• Task to complete: Can you pull every line out of the entries below and reproduce each one without any change?

Dataset entries:
• • •
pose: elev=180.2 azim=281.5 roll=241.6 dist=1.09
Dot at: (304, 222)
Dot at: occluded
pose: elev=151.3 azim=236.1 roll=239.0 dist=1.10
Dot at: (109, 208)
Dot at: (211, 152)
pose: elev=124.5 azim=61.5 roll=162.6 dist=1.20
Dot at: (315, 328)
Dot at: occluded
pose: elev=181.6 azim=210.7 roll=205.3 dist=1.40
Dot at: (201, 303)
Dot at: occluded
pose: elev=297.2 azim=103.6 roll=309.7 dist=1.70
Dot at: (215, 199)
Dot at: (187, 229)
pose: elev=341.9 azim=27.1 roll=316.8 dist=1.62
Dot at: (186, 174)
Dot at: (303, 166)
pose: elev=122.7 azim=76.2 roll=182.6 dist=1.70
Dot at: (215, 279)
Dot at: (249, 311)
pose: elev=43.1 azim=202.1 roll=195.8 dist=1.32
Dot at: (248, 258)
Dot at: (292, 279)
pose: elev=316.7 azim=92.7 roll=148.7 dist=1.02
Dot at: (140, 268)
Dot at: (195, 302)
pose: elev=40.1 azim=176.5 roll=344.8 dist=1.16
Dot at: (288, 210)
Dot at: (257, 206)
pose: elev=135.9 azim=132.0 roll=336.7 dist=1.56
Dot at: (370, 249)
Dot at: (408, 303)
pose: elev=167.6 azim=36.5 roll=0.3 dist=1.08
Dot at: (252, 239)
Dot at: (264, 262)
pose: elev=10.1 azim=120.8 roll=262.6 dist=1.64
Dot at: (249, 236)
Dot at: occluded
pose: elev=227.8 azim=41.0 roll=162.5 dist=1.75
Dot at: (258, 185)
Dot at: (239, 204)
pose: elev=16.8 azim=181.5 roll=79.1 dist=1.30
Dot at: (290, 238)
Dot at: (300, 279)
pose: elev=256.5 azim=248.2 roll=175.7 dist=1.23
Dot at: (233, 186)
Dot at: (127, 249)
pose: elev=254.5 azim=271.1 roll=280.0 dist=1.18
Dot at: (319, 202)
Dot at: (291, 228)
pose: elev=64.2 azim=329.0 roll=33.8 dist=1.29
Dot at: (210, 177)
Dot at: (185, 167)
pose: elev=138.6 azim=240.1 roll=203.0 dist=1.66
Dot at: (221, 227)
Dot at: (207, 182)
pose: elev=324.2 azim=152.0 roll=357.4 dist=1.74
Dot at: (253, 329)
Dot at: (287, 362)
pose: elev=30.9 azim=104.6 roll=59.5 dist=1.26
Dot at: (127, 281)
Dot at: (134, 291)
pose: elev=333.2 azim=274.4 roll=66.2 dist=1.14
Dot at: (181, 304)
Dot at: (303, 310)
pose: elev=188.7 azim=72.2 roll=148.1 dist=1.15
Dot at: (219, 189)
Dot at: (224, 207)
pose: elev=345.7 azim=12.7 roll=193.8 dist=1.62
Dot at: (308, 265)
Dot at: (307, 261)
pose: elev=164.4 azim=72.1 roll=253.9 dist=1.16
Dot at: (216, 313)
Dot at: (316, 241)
• • •
• Final answer:
pose: elev=180.2 azim=281.5 roll=241.6 dist=1.09
Dot at: (304, 222)
Dot at: occluded
pose: elev=151.3 azim=236.1 roll=239.0 dist=1.10
Dot at: (109, 208)
Dot at: (211, 152)
pose: elev=124.5 azim=61.5 roll=162.6 dist=1.20
Dot at: (315, 328)
Dot at: occluded
pose: elev=181.6 azim=210.7 roll=205.3 dist=1.40
Dot at: (201, 303)
Dot at: occluded
pose: elev=297.2 azim=103.6 roll=309.7 dist=1.70
Dot at: (215, 199)
Dot at: (187, 229)
pose: elev=341.9 azim=27.1 roll=316.8 dist=1.62
Dot at: (186, 174)
Dot at: (303, 166)
pose: elev=122.7 azim=76.2 roll=182.6 dist=1.70
Dot at: (215, 279)
Dot at: (249, 311)
pose: elev=43.1 azim=202.1 roll=195.8 dist=1.32
Dot at: (248, 258)
Dot at: (292, 279)
pose: elev=316.7 azim=92.7 roll=148.7 dist=1.02
Dot at: (140, 268)
Dot at: (195, 302)
pose: elev=40.1 azim=176.5 roll=344.8 dist=1.16
Dot at: (288, 210)
Dot at: (257, 206)
pose: elev=135.9 azim=132.0 roll=336.7 dist=1.56
Dot at: (370, 249)
Dot at: (408, 303)
pose: elev=167.6 azim=36.5 roll=0.3 dist=1.08
Dot at: (252, 239)
Dot at: (264, 262)
pose: elev=10.1 azim=120.8 roll=262.6 dist=1.64
Dot at: (249, 236)
Dot at: occluded
pose: elev=227.8 azim=41.0 roll=162.5 dist=1.75
Dot at: (258, 185)
Dot at: (239, 204)
pose: elev=16.8 azim=181.5 roll=79.1 dist=1.30
Dot at: (290, 238)
Dot at: (300, 279)
pose: elev=256.5 azim=248.2 roll=175.7 dist=1.23
Dot at: (233, 186)
Dot at: (127, 249)
pose: elev=254.5 azim=271.1 roll=280.0 dist=1.18
Dot at: (319, 202)
Dot at: (291, 228)
pose: elev=64.2 azim=329.0 roll=33.8 dist=1.29
Dot at: (210, 177)
Dot at: (185, 167)
pose: elev=138.6 azim=240.1 roll=203.0 dist=1.66
Dot at: (221, 227)
Dot at: (207, 182)
pose: elev=324.2 azim=152.0 roll=357.4 dist=1.74
Dot at: (253, 329)
Dot at: (287, 362)
pose: elev=30.9 azim=104.6 roll=59.5 dist=1.26
Dot at: (127, 281)
Dot at: (134, 291)
pose: elev=333.2 azim=274.4 roll=66.2 dist=1.14
Dot at: (181, 304)
Dot at: (303, 310)
pose: elev=188.7 azim=72.2 roll=148.1 dist=1.15
Dot at: (219, 189)
Dot at: (224, 207)
pose: elev=345.7 azim=12.7 roll=193.8 dist=1.62
Dot at: (308, 265)
Dot at: (307, 261)
pose: elev=164.4 azim=72.1 roll=253.9 dist=1.16
Dot at: (216, 313)
Dot at: (316, 241)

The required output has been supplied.